When the spy scandal erupted last week, Jakarta suspended several critical programs, including military, intelligence and police cooperation, and joint operations in support of Canberra’s reactionary policy of stopping refugees arriving in Australia. National Police chief General Sutarman said on Monday that asylum seekers would now be free to sail to Australia. Trade Minister Gita Wirjawan raised the stakes yesterday by suggesting that Indonesia could look elsewhere for live cattle, beef, wheat and other food imports.
Like other governments throughout the region, the Yudhoyono administration has sought to balance between Washington’s military might and Beijing’s growing economic clout. China is Indonesia’s second largest trading partner, with two-way trade valued at $66 billion, compared to $15 billion with Australia.
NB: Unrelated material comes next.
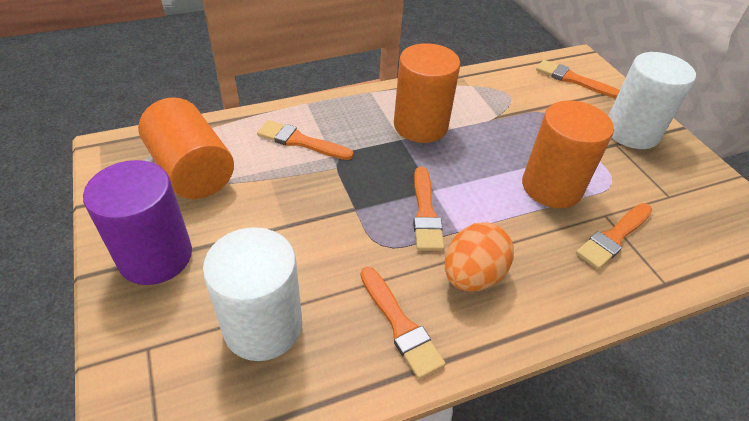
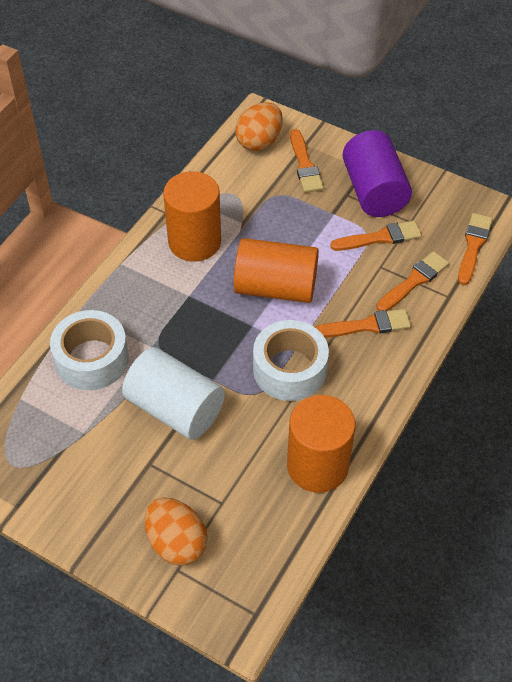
orange egg: [445,222,514,291] = 1 -> [144,497,208,566] [235,102,283,151] = 2
white cylinder: [203,227,302,361] [608,52,696,149] = 2 -> [122,347,225,440] = 1
white tape: none = 0 -> [50,310,129,390] [253,320,329,401] = 2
Online defence journal Jane’s Defence Weekly reported yesterday that China has offered to build a network of coastal radars for Indonesia along some of China’s vital shipping routes, including sites in Lombok, the Sunda Strait, western Borneo and the southwest coast of Sulawesi.
Yesterday, as Yudhoyono was preparing his response to Abbott’s letter, the Australian government underlined its commitment to the US by echoing Washington’s belligerent response to China’s declaration of an air defence identification zone in the East China Sea. Foreign Minister Julie Bishop called in China’s ambassador to express concerns at Beijing’s announcement, describing it as “unhelpful in light of current regional tensions.”
These developments underscore the rising regional tensions that lie at the heart of the Indonesian standoff over Australian-US spying. The Indonesian ruling elites are deeply concerned that their interests will be trampled on as the US ramps up its military and intelligence build-up against China.